I wish you the best of luck. I would donate gladly except healthy gay men can
still not donate blood or marrow, despite there being no medical reasoning
behind that. I'm sorry for your situation.

------
kaybe
Me and all the registered ones I know are registered because the national
organisation set up a stand in the university mensa one day.
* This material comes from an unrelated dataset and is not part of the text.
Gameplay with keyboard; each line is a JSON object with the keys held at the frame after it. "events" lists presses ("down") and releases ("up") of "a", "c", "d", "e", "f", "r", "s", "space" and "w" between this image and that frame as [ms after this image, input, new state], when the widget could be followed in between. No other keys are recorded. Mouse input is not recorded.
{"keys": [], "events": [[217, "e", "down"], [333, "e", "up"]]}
It only required filling out a form and a bit of blood, which took about 10
minutes and was a no-brainer for most of us. I wonder why it is not done more
often like this, since it requires very low initiative from the people and
will reach everyone who thought 'maybe I should' and then didn't (which are a
lot of us).

------
nicolethenerd
Joined the registry in 2012, but your post prompted me to make sure they had
my latest address info. Good luck w/ everything! I hope you find your match!

------
berdario
Question: I subscribed to a bone marrow registry a couple years ago, but now I
relocated to another country. Should I register again? (both countries are in
the EU)

I guess that if I'm compatible I will still be notified by the registry in the
old country (or at least, my family will be notified)... and it'll only be a
bit of an hassle to handle the donation, but it shouldn't be terribly urgent
to resubscribe, am I right?

------
blazespin
I know this probably can't help you (Canadian, not Iranian), but what would
you recommend for Canada? I found this on your links
[https://www.blood.ca/en/stem-
cells?utm_source=onematch&utm_m...](https://www.blood.ca/en/stem-
cells?utm_source=onematch&utm_medium=redirect&utm_campaign=onematch), but they
say stem cells and up to age 35.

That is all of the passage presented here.